Defenders’ President Rodger Schlickeisen takes a look at the Obama administration’s record — and how it needs to be improved.
“Candidate Obama consistently said that dealing with environmental problems—especially climate change, the number one threat to protecting the rich biological diversity that supports all life on Earth—would be one of his top priorities. Believing that, the House of Representatives acted quickly once President Obama was in office to approve comprehensive climate change legislation and send it to the Senate. The House bill curbed greenhouse gas emissions and set up a mechanism to help protect wildlife and biological diversity. But the President failed to put his political muscle into pushing the Senate to act. Then the long drawn-out battle over health care followed by his party’s loss of numerous House and Senate seats in 2010 doomed any chance of enacting climate change legislation for the foreseeable future – a missed opportunity that will result in considerable unnecessary environmental damage.
Unfortunately, climate change is not the only issue affected by Obama’s timid legislative approach. The explosion of BP’s Deepwater Horizon oil rig in the Gulf of Mexico a year ago dramatically underscored the need for stricter regulation of offshore oil drilling to protect our oceans and coasts and the people and wildlife that depend on them. But is the White House fighting for tougher new laws to assure that nothing like this event that triggered the biggest environmental disaster in U.S. history will ever happen again? No. Obama did appoint a stellar commission that made thoughtful and important recommendations for stronger offshore drilling regulation, but he has yet to push for reform legislation – and each passing week whatever opportunity there is to win needed reforms grows smaller. Although a few stalwart environmental leaders have introduced reform bills, others in Congress have interpreted the administration’s congressional inaction as an opportunity to promote more unsafe drilling in more places. These places include Alaska’s Chukchi and Beaufort Seas, where marine ecosystems are even more fragile and vulnerable to devastation from oil spills than in the Gulf of Mexico.
Not only has the President failed to push for desperately needed legislation, he supported his Secretary of the Interior Ken Salazar, who, with no consultation and no warning, adopted the Bush administration’s plan to remove federal protections for wolves in the Northern Rockies based on political boundaries rather than the science required by the Endangered Species Act (ESA). When conservationists sued and a federal court overturned his illegal action, Secretary Salazar actively encouraged Congress to enact legislation removing federal protection from Northern Rockies wolves, ignoring the court’s decision. And the White House did nothing to stop it.

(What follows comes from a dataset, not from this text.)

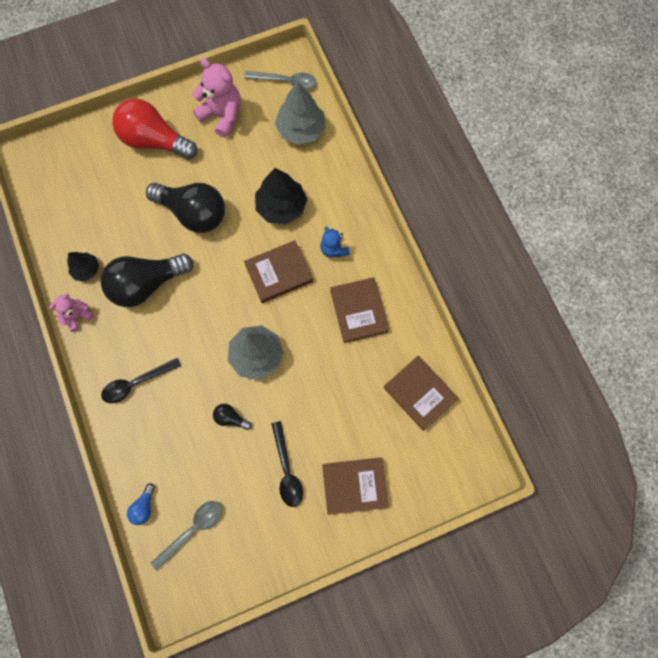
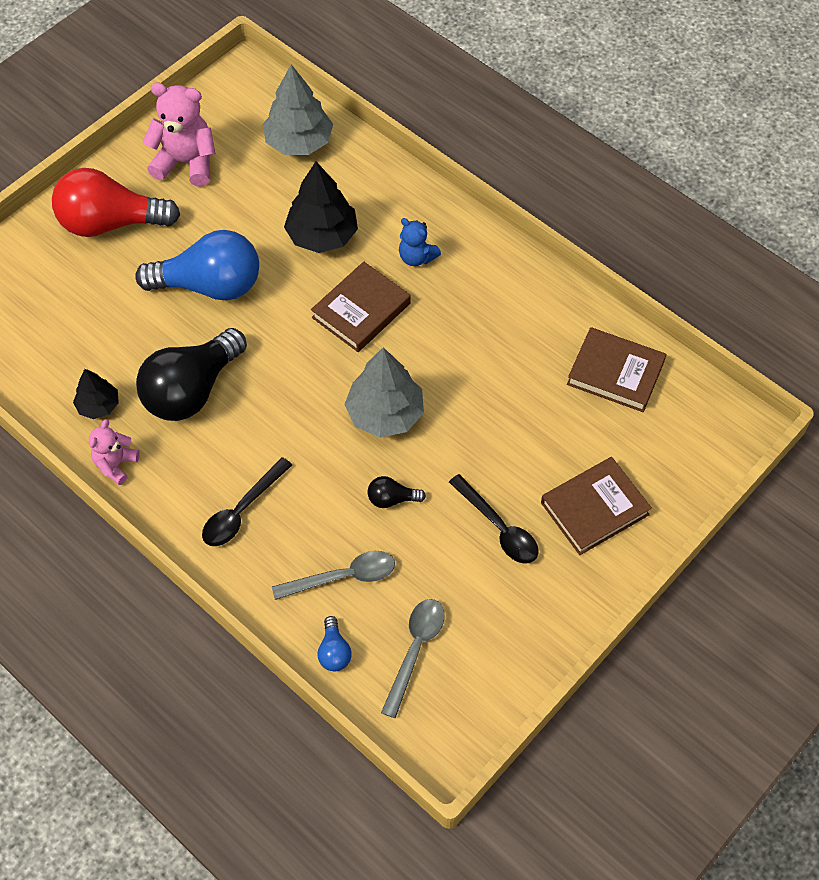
camera: 25 degrees left, 15 degrees down
black light bulb [146,183,225,233] -> blue light bulb [135,230,259,301]
grey spoon [244,71,316,90] -> grey spoon moved to [272,551,395,600]
brown book [330,277,389,343] -> none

For the first time in the nearly 40-year history of the ESA, Congress—with the complicity of the Obama administration—has intervened to remove all protection from a listed species. If, as many fear, this turns out to be a precedent for additional legislation blocking protection for endangered species, the damage to our ability to safeguard imperiled plants and animals essential to the web of life will be incalculable.
Obama’s record to date gives us no reason for optimism on forest protections and energy development guidelines. His administration’s conservation record falls far short of what it promised, what was expected of it and – most importantly – what we need. Our major environmental problems, especially those caused by climate change and loss of species and habitat, are huge and growing and will cause future generations great anguish and difficulty if our political leaders fail to lead. Unfortunately, President Obama’s instinct seems to be to avoid tough battles, relying on the argument that even as his record falls short, his administration is better on conservation than the previous one and better than any likely to succeed him should his re-election effort fall short.
That argument simply isn’t acceptable. Avoiding serious action, or–to use one of the President’s own phrases–“continuing to kick the can down the road” to another administration, will only result in our most serious environmental problems continuing to grow faster than society’s capacity to solve them. The dangers are too great to give the President a pass on environmental leadership. Those of us who care about the fate of the planet and generations to come must demand real progress that promises to solve our very real problems. For conservation, the future has to be now.”